** ENTRIES SHOWN follows **

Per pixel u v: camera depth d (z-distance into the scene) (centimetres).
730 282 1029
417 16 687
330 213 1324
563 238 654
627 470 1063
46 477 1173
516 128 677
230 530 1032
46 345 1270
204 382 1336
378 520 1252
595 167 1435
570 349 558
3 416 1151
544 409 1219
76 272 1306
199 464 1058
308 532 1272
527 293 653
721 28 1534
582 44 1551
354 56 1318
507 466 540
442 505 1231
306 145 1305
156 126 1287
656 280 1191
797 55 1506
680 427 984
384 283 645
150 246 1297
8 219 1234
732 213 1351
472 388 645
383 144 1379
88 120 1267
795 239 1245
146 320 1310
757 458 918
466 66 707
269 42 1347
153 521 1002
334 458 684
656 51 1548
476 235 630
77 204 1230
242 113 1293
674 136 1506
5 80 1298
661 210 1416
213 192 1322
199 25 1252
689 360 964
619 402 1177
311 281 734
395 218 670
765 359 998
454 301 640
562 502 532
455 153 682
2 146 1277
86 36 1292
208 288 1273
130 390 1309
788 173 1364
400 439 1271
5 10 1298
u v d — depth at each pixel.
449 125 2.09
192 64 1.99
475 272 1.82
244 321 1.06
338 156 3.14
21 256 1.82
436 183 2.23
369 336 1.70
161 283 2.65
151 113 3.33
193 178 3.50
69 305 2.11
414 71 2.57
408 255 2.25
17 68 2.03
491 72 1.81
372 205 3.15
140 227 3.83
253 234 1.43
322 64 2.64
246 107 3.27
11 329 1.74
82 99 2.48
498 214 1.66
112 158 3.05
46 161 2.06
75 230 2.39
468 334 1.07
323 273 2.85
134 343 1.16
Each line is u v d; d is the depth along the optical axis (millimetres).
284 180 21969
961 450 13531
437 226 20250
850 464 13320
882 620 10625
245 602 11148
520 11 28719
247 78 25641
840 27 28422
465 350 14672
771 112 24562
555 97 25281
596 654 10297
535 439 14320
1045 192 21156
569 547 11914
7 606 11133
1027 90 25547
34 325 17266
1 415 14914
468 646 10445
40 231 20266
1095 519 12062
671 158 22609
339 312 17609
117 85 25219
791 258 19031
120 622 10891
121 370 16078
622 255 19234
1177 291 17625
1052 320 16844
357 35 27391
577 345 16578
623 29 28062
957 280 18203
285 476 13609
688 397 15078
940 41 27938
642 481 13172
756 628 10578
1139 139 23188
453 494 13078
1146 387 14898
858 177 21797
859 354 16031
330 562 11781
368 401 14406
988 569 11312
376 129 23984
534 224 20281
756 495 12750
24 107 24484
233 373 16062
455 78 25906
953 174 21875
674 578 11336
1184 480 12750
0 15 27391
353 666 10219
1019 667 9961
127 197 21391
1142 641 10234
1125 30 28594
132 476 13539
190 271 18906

** End of ENTRIES SHOWN **

▶ [HOW TO COMPLETE THIS TASK] All the lines above need to be printed again, exactly.

▶ [ANSWER FOR THIS EXERCISE]
Per pixel u v: camera depth d (z-distance into the scene) (centimetres).
730 282 1029
417 16 687
330 213 1324
563 238 654
627 470 1063
46 477 1173
516 128 677
230 530 1032
46 345 1270
204 382 1336
378 520 1252
595 167 1435
570 349 558
3 416 1151
544 409 1219
76 272 1306
199 464 1058
308 532 1272
527 293 653
721 28 1534
582 44 1551
354 56 1318
507 466 540
442 505 1231
306 145 1305
156 126 1287
656 280 1191
797 55 1506
680 427 984
384 283 645
150 246 1297
8 219 1234
732 213 1351
472 388 645
383 144 1379
88 120 1267
795 239 1245
146 320 1310
757 458 918
466 66 707
269 42 1347
153 521 1002
334 458 684
656 51 1548
476 235 630
77 204 1230
242 113 1293
674 136 1506
5 80 1298
661 210 1416
213 192 1322
199 25 1252
689 360 964
619 402 1177
311 281 734
395 218 670
765 359 998
454 301 640
562 502 532
455 153 682
2 146 1277
86 36 1292
208 288 1273
130 390 1309
788 173 1364
400 439 1271
5 10 1298
u v d — depth at each pixel.
449 125 2.09
192 64 1.99
475 272 1.82
244 321 1.06
338 156 3.14
21 256 1.82
436 183 2.23
369 336 1.70
161 283 2.65
151 113 3.33
193 178 3.50
69 305 2.11
414 71 2.57
408 255 2.25
17 68 2.03
491 72 1.81
372 205 3.15
140 227 3.83
253 234 1.43
322 64 2.64
246 107 3.27
11 329 1.74
82 99 2.48
498 214 1.66
112 158 3.05
46 161 2.06
75 230 2.39
468 334 1.07
323 273 2.85
134 343 1.16
Each line is u v d; d is the depth along the optical axis (millimetres).
284 180 21969
961 450 13531
437 226 20250
850 464 13320
882 620 10625
245 602 11148
520 11 28719
247 78 25641
840 27 28422
465 350 14672
771 112 24562
555 97 25281
596 654 10297
535 439 14320
1045 192 21156
569 547 11914
7 606 11133
1027 90 25547
34 325 17266
1 415 14914
468 646 10445
40 231 20266
1095 519 12062
671 158 22609
339 312 17609
117 85 25219
791 258 19031
120 622 10891
121 370 16078
622 255 19234
1177 291 17625
1052 320 16844
357 35 27391
577 345 16578
623 29 28062
957 280 18203
285 476 13609
688 397 15078
940 41 27938
642 481 13172
756 628 10578
1139 139 23188
453 494 13078
1146 387 14898
858 177 21797
859 354 16031
330 562 11781
368 401 14406
988 569 11312
376 129 23984
534 224 20281
756 495 12750
24 107 24484
233 373 16062
455 78 25906
953 174 21875
674 578 11336
1184 480 12750
0 15 27391
353 666 10219
1019 667 9961
127 197 21391
1142 641 10234
1125 30 28594
132 476 13539
190 271 18906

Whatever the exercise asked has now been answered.